Now that you've had a chance to read about some of my memories of my dad's family, I am back to share about my mom's family. (If you missed it, you can Read Part 1 here.)
What is that old saying about daughters and sons? I can't remember it, but it relates to a son marrying and gravitating to his wife's family, while a daughter stays in the fold. I think there is some truth to that. While I have many, many great memories of my dad's family, my memories of my mom's family, especially as a very young child, are stronger. (Not better, mind you.) That may be based on the fact that my Grandma was my babysitter when my mom worked, or it could be from the many weekends I spent sleeping over at my Grandma's house.
Or...it could be due to the smaller family size--mom had three siblings versus my dad's large family of nine kids.
Maybe it was due to my Grandma spending many years as a single parent--her bond with her children was very tight. Her kids were (and are) very close, too.
For whatever reason, I have wonderful memories of my great-grandparents, grandparents, aunts, uncles, and cousins.
My great-grandma was a broad shouldered, soft-spoken, quilting, preserving, God honoring, sweetheart of a homemaker. She was made of strong faith. She blessed every meal and ended every prayer with "Blessed be the Jews for Jesus' sake" and I can hear her soft, strong voice even now. Granny (or Ma) nearly always wore an apron with tissues tucked into the pocket. (I have one of her aprons!) She was ready to cook a meal at a moment's notice--fried chicken was her specialty. Ma had long white hair down past her waist. She wore it in two braids wrapped around her head.
Ma and Jodie lived in the country in 'the big house', which really isn't as big now as it was back then. That house was the site of many family gatherings over the years. There was farmland out back, sunflowers waving in the wind, and warnings to us kids to stay away from the cistern. When I was really young, I thought Grandma was saying SISTER and wondered why there was a sister down in that well hole. Heh heh.
We held many Sunday dinners, Easter egg hunts, and Christmas get-togethers in that house. My Uncle Jerry would hide those eggs over and over. He wanted every kid to have a chance at that prize egg. Looking back, I think he was a bigger kid than we realized. Under his watchful eye, we hunted those eggs, popped firecrackers, swam in the creek, and played family-sized baseball games. He was hands-on.

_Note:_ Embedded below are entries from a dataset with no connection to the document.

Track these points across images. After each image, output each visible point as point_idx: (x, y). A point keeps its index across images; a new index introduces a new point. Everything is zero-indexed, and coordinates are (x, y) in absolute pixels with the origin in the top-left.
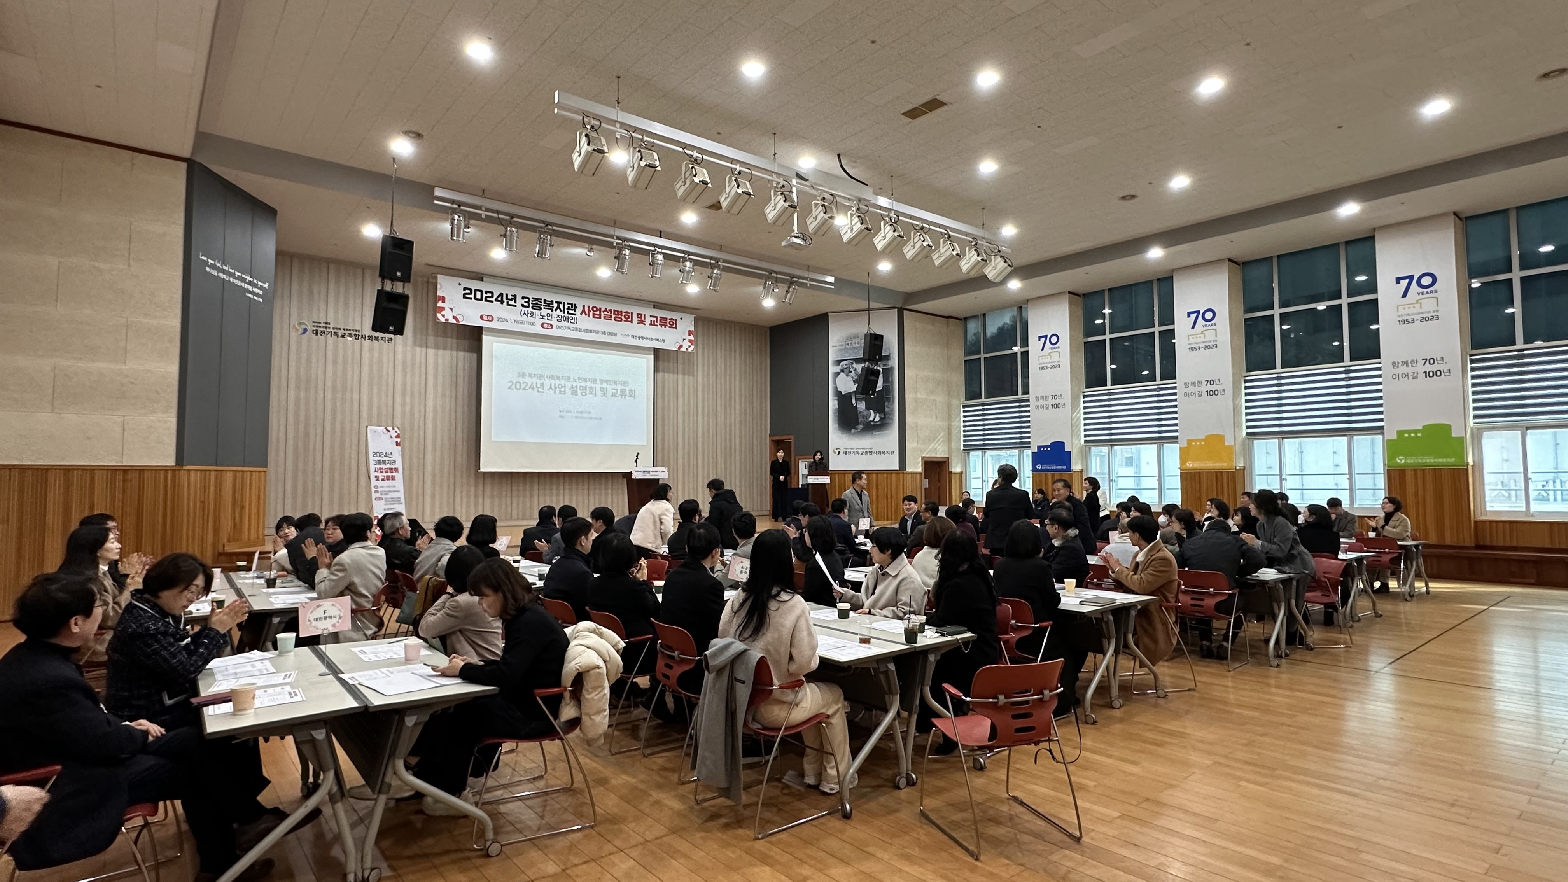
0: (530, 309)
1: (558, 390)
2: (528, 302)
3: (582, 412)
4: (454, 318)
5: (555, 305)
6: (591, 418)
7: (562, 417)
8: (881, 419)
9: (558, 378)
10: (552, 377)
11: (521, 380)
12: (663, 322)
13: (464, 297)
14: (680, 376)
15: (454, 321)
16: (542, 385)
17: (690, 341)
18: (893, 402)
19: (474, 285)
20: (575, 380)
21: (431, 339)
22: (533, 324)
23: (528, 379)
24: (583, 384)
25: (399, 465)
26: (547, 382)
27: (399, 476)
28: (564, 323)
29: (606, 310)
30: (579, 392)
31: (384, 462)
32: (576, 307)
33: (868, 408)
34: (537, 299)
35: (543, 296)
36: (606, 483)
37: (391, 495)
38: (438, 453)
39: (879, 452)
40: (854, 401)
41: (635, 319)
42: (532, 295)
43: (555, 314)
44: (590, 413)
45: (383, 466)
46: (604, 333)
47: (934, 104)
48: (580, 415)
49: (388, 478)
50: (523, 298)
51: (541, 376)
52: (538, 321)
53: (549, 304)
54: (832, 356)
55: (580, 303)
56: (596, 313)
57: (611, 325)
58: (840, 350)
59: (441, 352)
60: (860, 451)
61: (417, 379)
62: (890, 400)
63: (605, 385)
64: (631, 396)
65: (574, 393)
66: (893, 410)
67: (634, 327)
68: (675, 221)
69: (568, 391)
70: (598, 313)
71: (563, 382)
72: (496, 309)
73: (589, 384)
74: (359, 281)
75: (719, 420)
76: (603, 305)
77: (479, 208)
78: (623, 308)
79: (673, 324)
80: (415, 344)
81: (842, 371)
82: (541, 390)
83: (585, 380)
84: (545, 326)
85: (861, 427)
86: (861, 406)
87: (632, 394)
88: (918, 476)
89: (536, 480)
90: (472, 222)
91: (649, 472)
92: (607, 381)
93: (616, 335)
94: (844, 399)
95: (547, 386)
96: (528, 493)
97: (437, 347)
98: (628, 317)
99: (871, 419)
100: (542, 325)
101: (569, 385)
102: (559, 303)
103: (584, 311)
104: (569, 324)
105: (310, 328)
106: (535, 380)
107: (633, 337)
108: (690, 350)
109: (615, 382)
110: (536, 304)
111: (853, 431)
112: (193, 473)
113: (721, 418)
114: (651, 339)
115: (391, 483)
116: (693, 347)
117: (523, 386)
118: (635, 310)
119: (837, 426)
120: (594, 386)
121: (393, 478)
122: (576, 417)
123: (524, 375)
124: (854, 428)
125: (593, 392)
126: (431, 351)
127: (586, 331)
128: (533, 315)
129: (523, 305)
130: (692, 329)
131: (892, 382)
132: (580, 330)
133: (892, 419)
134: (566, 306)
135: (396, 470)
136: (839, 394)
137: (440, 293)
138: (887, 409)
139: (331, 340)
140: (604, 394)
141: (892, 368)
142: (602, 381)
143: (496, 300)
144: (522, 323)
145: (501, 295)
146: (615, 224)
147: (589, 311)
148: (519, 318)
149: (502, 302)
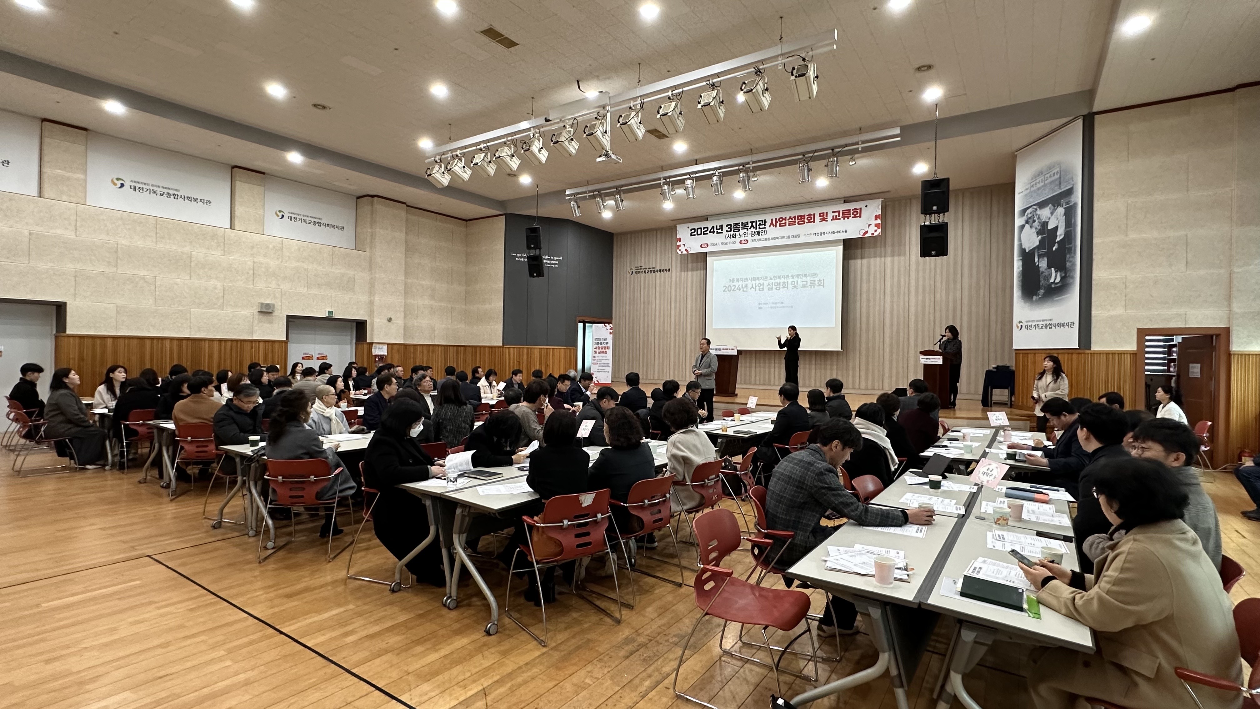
0: (732, 232)
1: (758, 288)
2: (730, 228)
3: (776, 303)
4: (686, 250)
5: (750, 225)
6: (784, 307)
7: (760, 308)
8: (1063, 278)
9: (758, 279)
10: (754, 279)
11: (732, 284)
12: (846, 214)
13: (691, 235)
15: (686, 252)
16: (746, 286)
17: (876, 225)
18: (1075, 253)
19: (696, 225)
20: (771, 279)
22: (734, 243)
23: (736, 283)
24: (778, 281)
25: (610, 345)
26: (750, 283)
27: (610, 352)
28: (756, 237)
29: (790, 218)
30: (774, 287)
31: (601, 344)
32: (765, 222)
33: (1049, 266)
34: (736, 224)
35: (741, 220)
37: (603, 362)
39: (1059, 325)
40: (1036, 260)
41: (818, 219)
42: (732, 222)
43: (749, 231)
44: (782, 303)
45: (600, 346)
46: (789, 237)
48: (774, 305)
49: (603, 352)
50: (727, 226)
51: (746, 279)
52: (738, 239)
53: (745, 226)
54: (1018, 207)
55: (768, 218)
56: (781, 222)
57: (797, 229)
58: (1026, 195)
59: (695, 273)
60: (1040, 324)
62: (1071, 251)
63: (796, 279)
64: (820, 285)
65: (770, 289)
66: (1074, 264)
67: (818, 226)
69: (766, 289)
70: (784, 222)
71: (761, 282)
72: (711, 238)
73: (782, 280)
76: (787, 215)
77: (585, 193)
78: (805, 212)
79: (857, 213)
81: (1027, 222)
82: (745, 289)
83: (779, 277)
84: (743, 242)
85: (1042, 292)
86: (1043, 264)
87: (821, 283)
92: (798, 276)
93: (799, 236)
94: (1027, 257)
95: (749, 286)
97: (692, 270)
98: (811, 219)
99: (1052, 280)
100: (740, 242)
101: (766, 283)
102: (752, 222)
103: (772, 223)
104: (760, 237)
105: (634, 271)
106: (740, 283)
107: (815, 234)
108: (876, 234)
109: (805, 276)
110: (736, 227)
111: (1035, 298)
114: (834, 233)
115: (604, 355)
116: (879, 231)
117: (733, 288)
118: (817, 211)
119: (1020, 293)
120: (786, 281)
121: (606, 352)
122: (772, 307)
123: (733, 280)
124: (1036, 294)
125: (785, 286)
126: (690, 273)
127: (774, 239)
128: (734, 236)
129: (727, 231)
130: (879, 212)
131: (1075, 225)
132: (769, 239)
133: (1073, 278)
134: (758, 223)
135: (608, 348)
136: (1023, 252)
137: (678, 237)
138: (1068, 264)
140: (795, 287)
141: (1075, 204)
142: (793, 276)
143: (710, 232)
144: (727, 243)
145: (713, 227)
147: (776, 222)
148: (725, 241)
149: (714, 232)
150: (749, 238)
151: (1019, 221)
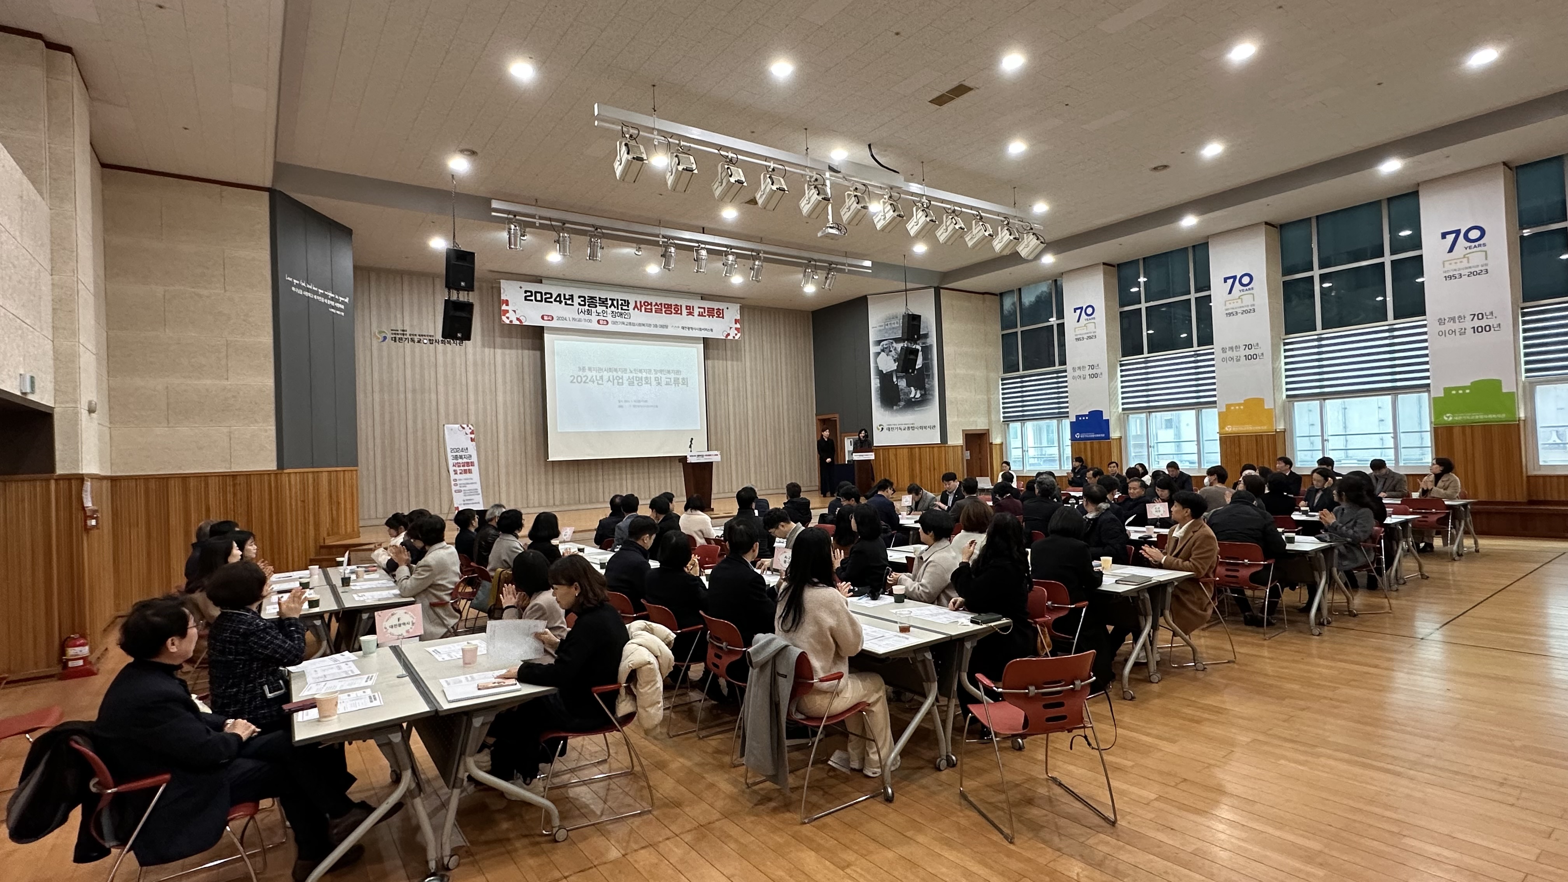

My Aunt Jenny always lived far away, it seemed. It was a treat when they came to visit. In reality, she never lived more than a few hours away. I'm not sure why we didn't visit more. To this day, I have fond memories of her visits.
My Grandma was a dark-haired, blue-eyed beauty. She was a work horse with a high tolerance for pain, both emotional and physical. She held tight to many a family secret (this family takes the prize for secrecy!) Grandma took care of us, all of us, and a little piece of a lot of people died when she passed away in 1998. What I would give for another day with my grandma...
And that's about all I can say about that.
Christmas was always at Ma's house while she was alive. The whole family gathered for a traditional turkey dinner on Christmas Eve. On Christmas Day we gathered again, all of us cousins bringing our Santa treasures to show and tell. The silver foil tree glimmered with bright colored glass ornaments. There were gifts for everyone and every year, Ma and Jodie would have a special bag for each family member. Those brown paper lunch bags held fruits-apples, oranges, and tangelos; nuts-pecans and walnuts; candies--usually peppermint sticks; and a shiny silver dollar for the kids. I'm not sure why I loved that bag so. I think that gift represented what Ma and Jodie saw as a traditional gift, and even though a 'real' present was always under the tree, that annual bag of basic treats is one of my most treasured Christmas memories.
The flood of memories is strong right now:
Buying Jodie chocolate covered cherries every Christmas, breaking the wishbone under the table with Jodie or my Uncle Barry, riding to town every Saturday in my grandparents' Dodge Dart, walking to Mr. Roy's store and buying a 10 cent Coke. (The store is still there in Edith, TN Now it is Dave Moore's Grocery. Dave was a teen-aged stock boy back then!), kicking through the bottle caps in the store parking lot, Granddaddy and his buddies watching wrestling on television, riding bikes with my Uncle Barry who is only 3 years older than me, Sunday dinners at Grandma's with my cousins, Uncle Parks' famous cherry dump cake, Aunt Charlie's chickens, talking with my Aunt Jenny (we could always talk for EVER)...
Mom's family memories are much more 'everyday' events and ordinary happenings. I miss the way it was and the people who are gone. Even so, there is nothing ordinary about the love of this family.